> **Work instruction**
Leaving out every picture, output the records below exactly as they are.

> **Material for this exercise**
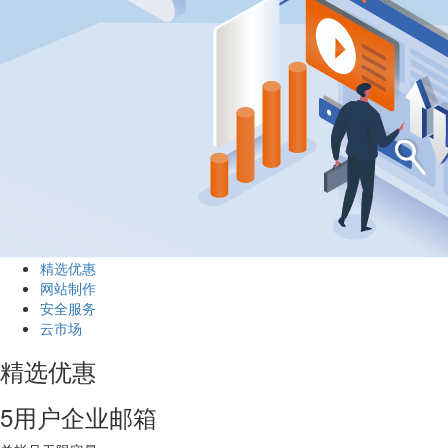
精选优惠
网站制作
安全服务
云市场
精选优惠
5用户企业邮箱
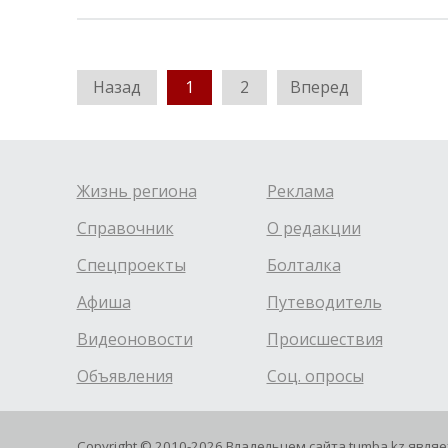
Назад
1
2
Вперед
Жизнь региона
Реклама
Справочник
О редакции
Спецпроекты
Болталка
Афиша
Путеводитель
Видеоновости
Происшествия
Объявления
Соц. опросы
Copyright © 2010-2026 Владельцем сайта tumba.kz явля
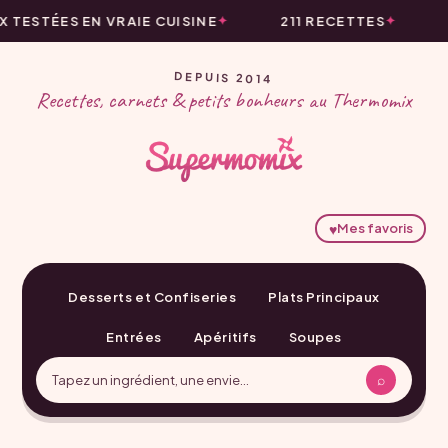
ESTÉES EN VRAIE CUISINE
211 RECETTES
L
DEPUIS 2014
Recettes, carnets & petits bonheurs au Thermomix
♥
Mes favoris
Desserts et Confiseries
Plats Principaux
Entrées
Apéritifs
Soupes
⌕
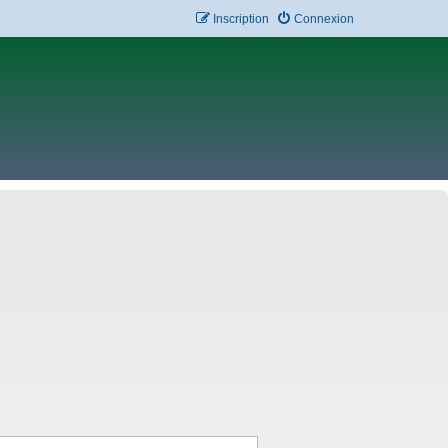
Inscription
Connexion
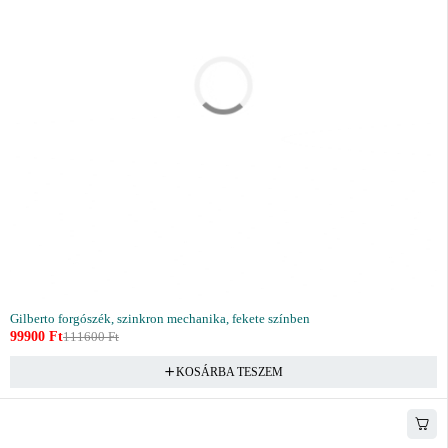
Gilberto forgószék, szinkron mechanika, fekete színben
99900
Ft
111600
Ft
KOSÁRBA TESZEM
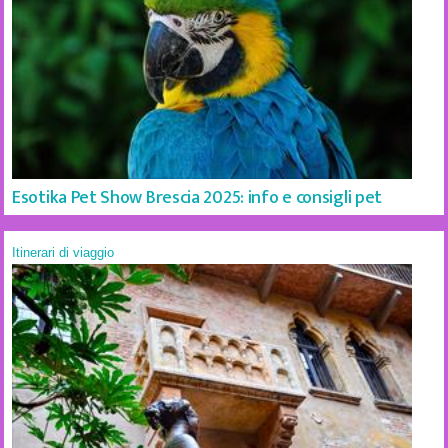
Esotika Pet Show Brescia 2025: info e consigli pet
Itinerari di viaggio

> **Response to this exercise**
精选优惠
网站制作
安全服务
云市场
精选优惠
5用户企业邮箱
Назад
1
2
Вперед
Жизнь региона
Реклама
Справочник
О редакции
Спецпроекты
Болталка
Афиша
Путеводитель
Видеоновости
Происшествия
Объявления
Соц. опросы
Copyright © 2010-2026 Владельцем сайта tumba.kz явля
ESTÉES EN VRAIE CUISINE
211 RECETTES
L
DEPUIS 2014
Recettes, carnets & petits bonheurs au Thermomix
♥
Mes favoris
Desserts et Confiseries
Plats Principaux
Entrées
Apéritifs
Soupes
⌕
Inscription
Connexion
Gilberto forgószék, szinkron mechanika, fekete színben
99900
Ft
111600
Ft
KOSÁRBA TESZEM
Esotika Pet Show Brescia 2025: info e consigli pet
Itinerari di viaggio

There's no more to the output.